Ngga juga. Clap di bagian atas itu fungsinya untuk nge-sync. Karena bunyi ‘plak’nya itu, editor punya tanda di audio wave-nya yang ngebantu dia nge-sync video dan sound. Saat nge-clap ini gak perlu keras-keras. Bayangin kalau kalian harus nge-clap di depan muka talent karena frame-nya tight, tapi clap-nya keras. Orang bisa ngamuk nanti.


Asal Muasal Slate

Nah, pernah bertanya-tanya gak tentang asal usulnya barang berjasa ini?


FUN FACT: di era perfilman awal, board dan clap-nya itu terpisah, loh. Ada board tersendiri dan ada dua stik terpisah yang di-clap untuk penanda sync-nya. Jadi, clapperboard yang kita tau sekarang itu inovasi yang relatif baru dari filmmaker Australia F. W. Thring dan dikembangkan oleh sound engineer Leon M. Leon.


Dulu pada umumnya bagian board dari slate itu berbahan kayu dan warnanya hitam, gak beda jauh dengan papan tulis kapur. Tapi, seiring berkembangnya industri kita ini, sekarang pada sering pakai yang akrilik dan warnanya putih. Serasa di kelas aja pas sekolah; ini mirip seperti peralihan papan hitam ke papan tulis putih. Nggak hanya itu sih, yang akrilik juga lebih mudah terbaca tulisannya dengan settingan lampu dan set apapun.
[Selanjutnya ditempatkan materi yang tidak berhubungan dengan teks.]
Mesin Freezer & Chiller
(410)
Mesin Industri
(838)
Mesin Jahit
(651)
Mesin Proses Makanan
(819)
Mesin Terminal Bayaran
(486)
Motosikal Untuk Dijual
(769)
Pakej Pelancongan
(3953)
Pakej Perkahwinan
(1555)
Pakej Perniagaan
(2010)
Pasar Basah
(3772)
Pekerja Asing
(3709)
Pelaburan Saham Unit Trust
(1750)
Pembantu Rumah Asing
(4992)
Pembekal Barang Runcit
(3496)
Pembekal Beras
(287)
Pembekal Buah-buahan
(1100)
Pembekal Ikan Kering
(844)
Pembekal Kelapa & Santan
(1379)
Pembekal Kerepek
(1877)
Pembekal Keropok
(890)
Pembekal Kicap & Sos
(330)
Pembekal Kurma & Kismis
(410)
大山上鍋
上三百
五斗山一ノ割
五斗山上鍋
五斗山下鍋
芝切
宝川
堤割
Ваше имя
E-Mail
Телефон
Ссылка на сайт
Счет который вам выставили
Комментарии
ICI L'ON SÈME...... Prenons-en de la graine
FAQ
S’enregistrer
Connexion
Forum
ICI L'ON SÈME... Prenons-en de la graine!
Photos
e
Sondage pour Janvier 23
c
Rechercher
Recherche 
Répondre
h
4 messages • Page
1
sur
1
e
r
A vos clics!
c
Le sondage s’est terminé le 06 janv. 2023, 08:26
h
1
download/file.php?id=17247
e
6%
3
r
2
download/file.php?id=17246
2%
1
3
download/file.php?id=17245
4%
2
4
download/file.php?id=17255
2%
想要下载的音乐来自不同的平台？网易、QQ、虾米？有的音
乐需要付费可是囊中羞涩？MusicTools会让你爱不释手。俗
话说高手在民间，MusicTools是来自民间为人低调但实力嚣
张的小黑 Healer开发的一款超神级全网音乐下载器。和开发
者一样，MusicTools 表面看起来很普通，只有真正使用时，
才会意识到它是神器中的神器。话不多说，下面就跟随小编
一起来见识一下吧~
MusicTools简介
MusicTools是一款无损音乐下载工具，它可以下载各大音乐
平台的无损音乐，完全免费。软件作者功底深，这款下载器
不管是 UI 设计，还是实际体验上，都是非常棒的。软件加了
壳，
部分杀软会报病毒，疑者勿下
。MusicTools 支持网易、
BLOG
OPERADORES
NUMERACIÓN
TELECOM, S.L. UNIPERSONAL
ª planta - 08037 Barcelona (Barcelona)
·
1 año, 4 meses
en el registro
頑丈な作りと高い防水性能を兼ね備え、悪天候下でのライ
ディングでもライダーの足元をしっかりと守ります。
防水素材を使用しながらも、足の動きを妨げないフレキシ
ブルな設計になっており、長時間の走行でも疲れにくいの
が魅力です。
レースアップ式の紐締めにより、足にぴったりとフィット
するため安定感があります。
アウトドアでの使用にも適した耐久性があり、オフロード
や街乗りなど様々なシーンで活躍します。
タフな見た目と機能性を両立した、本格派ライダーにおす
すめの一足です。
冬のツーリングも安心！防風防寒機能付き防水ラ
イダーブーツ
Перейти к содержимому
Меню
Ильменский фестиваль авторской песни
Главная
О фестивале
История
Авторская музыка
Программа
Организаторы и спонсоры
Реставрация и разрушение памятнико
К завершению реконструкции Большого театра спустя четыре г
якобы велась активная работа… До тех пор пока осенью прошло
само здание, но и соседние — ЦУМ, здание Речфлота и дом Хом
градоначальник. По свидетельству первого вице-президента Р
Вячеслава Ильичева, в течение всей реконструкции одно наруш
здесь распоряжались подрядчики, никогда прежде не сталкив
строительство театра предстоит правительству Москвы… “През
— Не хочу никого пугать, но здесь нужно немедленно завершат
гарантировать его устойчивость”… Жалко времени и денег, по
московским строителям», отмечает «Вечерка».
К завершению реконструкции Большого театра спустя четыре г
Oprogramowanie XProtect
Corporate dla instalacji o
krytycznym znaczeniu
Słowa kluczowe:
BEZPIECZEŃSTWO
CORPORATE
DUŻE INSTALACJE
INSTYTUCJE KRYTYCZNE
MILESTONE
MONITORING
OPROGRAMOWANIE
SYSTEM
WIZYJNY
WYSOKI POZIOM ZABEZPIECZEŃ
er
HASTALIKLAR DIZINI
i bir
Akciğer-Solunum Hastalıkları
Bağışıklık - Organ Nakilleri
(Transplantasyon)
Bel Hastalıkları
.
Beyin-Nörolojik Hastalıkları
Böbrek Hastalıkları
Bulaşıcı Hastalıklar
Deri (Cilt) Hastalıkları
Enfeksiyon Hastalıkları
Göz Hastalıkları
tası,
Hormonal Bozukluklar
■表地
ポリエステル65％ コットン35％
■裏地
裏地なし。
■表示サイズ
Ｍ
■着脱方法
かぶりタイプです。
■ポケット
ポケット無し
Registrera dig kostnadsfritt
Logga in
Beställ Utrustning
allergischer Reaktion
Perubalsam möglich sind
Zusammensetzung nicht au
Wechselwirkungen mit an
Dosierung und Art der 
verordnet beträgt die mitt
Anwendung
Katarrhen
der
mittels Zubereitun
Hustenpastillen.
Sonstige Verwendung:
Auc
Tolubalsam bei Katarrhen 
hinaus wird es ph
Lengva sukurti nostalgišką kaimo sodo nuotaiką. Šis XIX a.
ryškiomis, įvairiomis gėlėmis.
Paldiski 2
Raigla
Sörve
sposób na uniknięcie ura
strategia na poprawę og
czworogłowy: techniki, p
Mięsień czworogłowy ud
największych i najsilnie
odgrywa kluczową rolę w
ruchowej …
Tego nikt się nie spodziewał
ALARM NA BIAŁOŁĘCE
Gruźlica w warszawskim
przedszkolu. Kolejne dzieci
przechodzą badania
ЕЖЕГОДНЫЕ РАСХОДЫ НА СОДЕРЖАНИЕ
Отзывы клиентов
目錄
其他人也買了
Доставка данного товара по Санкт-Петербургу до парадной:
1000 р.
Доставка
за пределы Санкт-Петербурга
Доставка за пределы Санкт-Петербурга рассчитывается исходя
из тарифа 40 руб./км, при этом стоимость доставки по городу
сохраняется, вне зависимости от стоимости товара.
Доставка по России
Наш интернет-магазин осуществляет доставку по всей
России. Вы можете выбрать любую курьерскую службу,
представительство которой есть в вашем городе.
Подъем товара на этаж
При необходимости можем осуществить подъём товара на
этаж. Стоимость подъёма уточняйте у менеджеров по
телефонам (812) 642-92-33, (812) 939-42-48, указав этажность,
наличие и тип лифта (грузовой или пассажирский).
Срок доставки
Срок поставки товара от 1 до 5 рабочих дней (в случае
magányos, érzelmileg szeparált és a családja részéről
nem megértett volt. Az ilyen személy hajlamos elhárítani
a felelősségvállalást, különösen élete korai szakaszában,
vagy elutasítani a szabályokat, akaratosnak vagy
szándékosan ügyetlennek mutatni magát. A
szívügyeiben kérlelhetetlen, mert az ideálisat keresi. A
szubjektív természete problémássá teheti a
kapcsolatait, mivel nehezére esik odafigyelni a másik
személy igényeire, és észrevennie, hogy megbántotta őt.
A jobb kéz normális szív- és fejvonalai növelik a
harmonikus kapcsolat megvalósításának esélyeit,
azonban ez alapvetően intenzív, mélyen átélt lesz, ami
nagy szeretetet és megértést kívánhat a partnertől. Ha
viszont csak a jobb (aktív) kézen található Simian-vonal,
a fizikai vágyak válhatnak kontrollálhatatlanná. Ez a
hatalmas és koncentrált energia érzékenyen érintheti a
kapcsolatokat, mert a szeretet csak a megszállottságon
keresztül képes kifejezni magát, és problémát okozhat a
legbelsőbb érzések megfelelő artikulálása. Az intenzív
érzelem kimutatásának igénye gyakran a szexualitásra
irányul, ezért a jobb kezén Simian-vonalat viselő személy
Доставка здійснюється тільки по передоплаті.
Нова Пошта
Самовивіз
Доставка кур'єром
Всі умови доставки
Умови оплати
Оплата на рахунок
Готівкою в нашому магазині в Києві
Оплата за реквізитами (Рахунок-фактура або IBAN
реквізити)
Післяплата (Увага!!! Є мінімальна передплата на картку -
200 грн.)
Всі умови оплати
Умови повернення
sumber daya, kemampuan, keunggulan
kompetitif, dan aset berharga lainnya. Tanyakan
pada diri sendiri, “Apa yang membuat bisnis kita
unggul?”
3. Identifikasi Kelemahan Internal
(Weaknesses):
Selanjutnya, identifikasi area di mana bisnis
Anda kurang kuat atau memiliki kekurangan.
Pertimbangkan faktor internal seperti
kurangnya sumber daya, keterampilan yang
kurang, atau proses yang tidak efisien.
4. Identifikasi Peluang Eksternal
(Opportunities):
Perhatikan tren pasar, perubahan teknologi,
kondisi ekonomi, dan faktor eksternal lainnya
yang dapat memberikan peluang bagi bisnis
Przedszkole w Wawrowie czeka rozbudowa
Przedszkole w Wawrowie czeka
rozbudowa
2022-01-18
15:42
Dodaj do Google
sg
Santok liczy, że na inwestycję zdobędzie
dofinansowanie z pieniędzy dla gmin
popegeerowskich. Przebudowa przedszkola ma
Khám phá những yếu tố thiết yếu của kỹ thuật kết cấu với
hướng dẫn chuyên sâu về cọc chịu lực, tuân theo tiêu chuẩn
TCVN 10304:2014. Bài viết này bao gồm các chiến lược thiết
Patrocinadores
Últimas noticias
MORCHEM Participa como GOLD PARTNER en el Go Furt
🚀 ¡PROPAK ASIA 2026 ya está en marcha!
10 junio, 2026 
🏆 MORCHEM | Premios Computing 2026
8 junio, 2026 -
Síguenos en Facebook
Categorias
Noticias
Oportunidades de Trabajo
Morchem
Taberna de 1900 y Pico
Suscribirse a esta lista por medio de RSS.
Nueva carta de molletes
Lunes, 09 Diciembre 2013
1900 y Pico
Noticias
End Slate, atau “Yang Kebalik”

Oh iya, mungkin kalo lihat clapperboard di set Cinemajestic ada yang kebalik bisa mikir, “Loh, kenapa kebalik?” Iya, biasanya yang kebalik namanya end slate. Seperti sebutannya, end slate di-clap di akhir take setelah sutradara bilang cut. Ini dipakai kalau di set ada situasi-situasi tertentu yang bikin gak bisa slate di awal take seperti biasanya (Contoh: Shot extreme close-up).

"Tapi… kenapa dibalik?”


Dibalik buat jadi tanda ngebedain dengan slate yang ada di depan. Pertama, ketika adegan akan diambil, maka ada aba-aba dari pemegang slate, “End Slate!” biar semua kru tau bahwa slate akan muncul di belakang. Kedua, setelah sutradara bilang, “Cut!”, tusuk slate-nya kebalik. Ketiga, dibacain slate-nya dan dibalik lagi biar nggak kebalik terus. Terakhir, clap dan selesai.


Slate & Cinemajestic Pictures

Ada sedikit sharing-sharing cerita nih, tentang pengalaman Cinemajestic Pictures dengan slate. Dulu jaman para founder kami kuliah film, mereka belum punya slate yang proper untuk produksi-produksinya. Tapi, mereka tetap pakai slate seadanya, karena memang slate itu pentiiiinggg banget. Konon, kisahnya mereka pakai papan jalan sebagai pengganti slate. Lalu, semakin bertambah pengalaman produksinya, mereka pun menggunakan slate yang sebagaimana mestinya. Nah, gimana nih shootingan kuliah kalian? Apa mungkin kalian punya cerita serupa tentang slate?


Dari semua penjabaran di atas, sudah cukup jelas lah ya kenapa slate atau clapperboard itu gak boleh absen kalau kalian shooting. Jadi, jangan lupa masukin slate ke tas atau box yang akan dibawa ke set yaa!